Our progress is slow. Weekdays when my daughter and I are both free (she stays with her dad on weekends) are relatively rare. Furthermore, she is fourteen, and a certain percentage of those days she just doesn't feel like hanging out with me. When we do hike, we have to park our car, hike a portion of the trail (usually 3-4 miles), take a break, and then turn around and hike the same miles back again. So we have actually walked about 40 miles of the C&O Canal path instead of 20. We are considering the possibility of arranging a multi-day backpacking trip, in which somebody could drop us off at one point on the trail and pick us up substantially farther on, eliminating the need to backtrack. We've seen at least one set of campsites along the towpath so far, and it seems that you can reserve the lockhouses to sleep in as well. A lovely idea, but requiring us to find multiple days in a row that we can spend together. Maybe in the summer.
Dec. 29, a cloudy, chilly but not cold day, was our second shot at the Swains Lock to Pennyfield Lock leg. (Incidentally, we also did Great Falls to Swains Lock twice, because I got confused and forgot we had already done it.

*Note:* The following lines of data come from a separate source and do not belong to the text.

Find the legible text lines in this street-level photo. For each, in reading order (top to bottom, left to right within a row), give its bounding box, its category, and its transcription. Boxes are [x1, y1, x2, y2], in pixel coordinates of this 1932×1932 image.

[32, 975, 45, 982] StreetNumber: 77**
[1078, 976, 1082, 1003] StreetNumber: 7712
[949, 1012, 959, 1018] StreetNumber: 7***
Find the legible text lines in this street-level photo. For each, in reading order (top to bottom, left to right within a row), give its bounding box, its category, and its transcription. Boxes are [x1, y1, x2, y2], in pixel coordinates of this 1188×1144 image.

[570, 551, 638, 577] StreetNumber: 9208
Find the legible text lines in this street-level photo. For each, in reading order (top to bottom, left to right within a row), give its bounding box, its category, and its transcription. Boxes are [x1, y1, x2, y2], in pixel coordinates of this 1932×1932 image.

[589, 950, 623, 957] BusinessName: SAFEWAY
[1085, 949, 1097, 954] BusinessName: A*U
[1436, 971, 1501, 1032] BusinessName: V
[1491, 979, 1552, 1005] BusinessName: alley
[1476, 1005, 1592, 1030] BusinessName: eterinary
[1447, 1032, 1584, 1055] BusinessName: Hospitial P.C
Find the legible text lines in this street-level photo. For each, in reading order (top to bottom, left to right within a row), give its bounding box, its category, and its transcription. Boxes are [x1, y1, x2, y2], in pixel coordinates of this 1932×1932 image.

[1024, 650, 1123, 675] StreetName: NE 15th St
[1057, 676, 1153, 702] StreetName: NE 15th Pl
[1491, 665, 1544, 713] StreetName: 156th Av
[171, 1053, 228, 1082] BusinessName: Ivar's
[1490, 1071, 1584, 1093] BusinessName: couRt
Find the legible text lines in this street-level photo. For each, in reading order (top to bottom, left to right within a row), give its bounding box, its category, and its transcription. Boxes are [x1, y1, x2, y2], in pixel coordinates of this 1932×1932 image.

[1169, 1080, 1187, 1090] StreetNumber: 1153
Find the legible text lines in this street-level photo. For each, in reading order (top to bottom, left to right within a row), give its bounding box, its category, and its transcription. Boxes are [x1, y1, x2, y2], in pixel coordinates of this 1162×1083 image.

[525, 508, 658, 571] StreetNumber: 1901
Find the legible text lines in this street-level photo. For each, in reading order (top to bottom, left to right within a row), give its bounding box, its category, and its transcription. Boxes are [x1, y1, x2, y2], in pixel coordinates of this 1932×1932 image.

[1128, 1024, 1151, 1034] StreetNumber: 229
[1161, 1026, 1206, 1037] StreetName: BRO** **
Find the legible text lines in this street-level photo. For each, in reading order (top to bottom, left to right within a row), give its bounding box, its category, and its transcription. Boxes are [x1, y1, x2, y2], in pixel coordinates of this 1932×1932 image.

So lets revise that total mileage now to about 47 miles.) The first time we started walking it, back at the end of August, I was ecstatic about everything I was seeing in the water: the trailing weeds and bright green algal mats forming channels and caverns in the streambed, with tiny fish darting in and out. Beautiful. I was practically dancing. My daughter, on the other hand, stalked ahead, mysteriously upset. I figured she was annoyed with me because I was walking too slow and being embarrassingly effusive and she is fourteen. As it turned out, however, she was in the midst of an internal crisis that eventually pulled us off the trail that day and inspired an autumn of soul-searching and growth for her. I wasn't sure if she'd want to return to the scene of her former meltdown, but actually she proved eager to do so. Striding the same stretch of ground with confidence, demonstrating her resilience, brought her around full circle to a place where she can continue on the path with a light heart. She is a tough cookie, and I mean that in the best possible way.
So, Dec. 29. The weeds and algae were withered, the fish invisible. Muddy brown water met leafless trees and gray skies. And we were happier. We spent some quality time with a blue heron (there are always herons) and got a few semi-decent photos. A kingfisher swept by repeatedly as we were eating our nuts and dried fruit at Pennyfield Lock. And everything that had been knocked off-kilter before, we made right.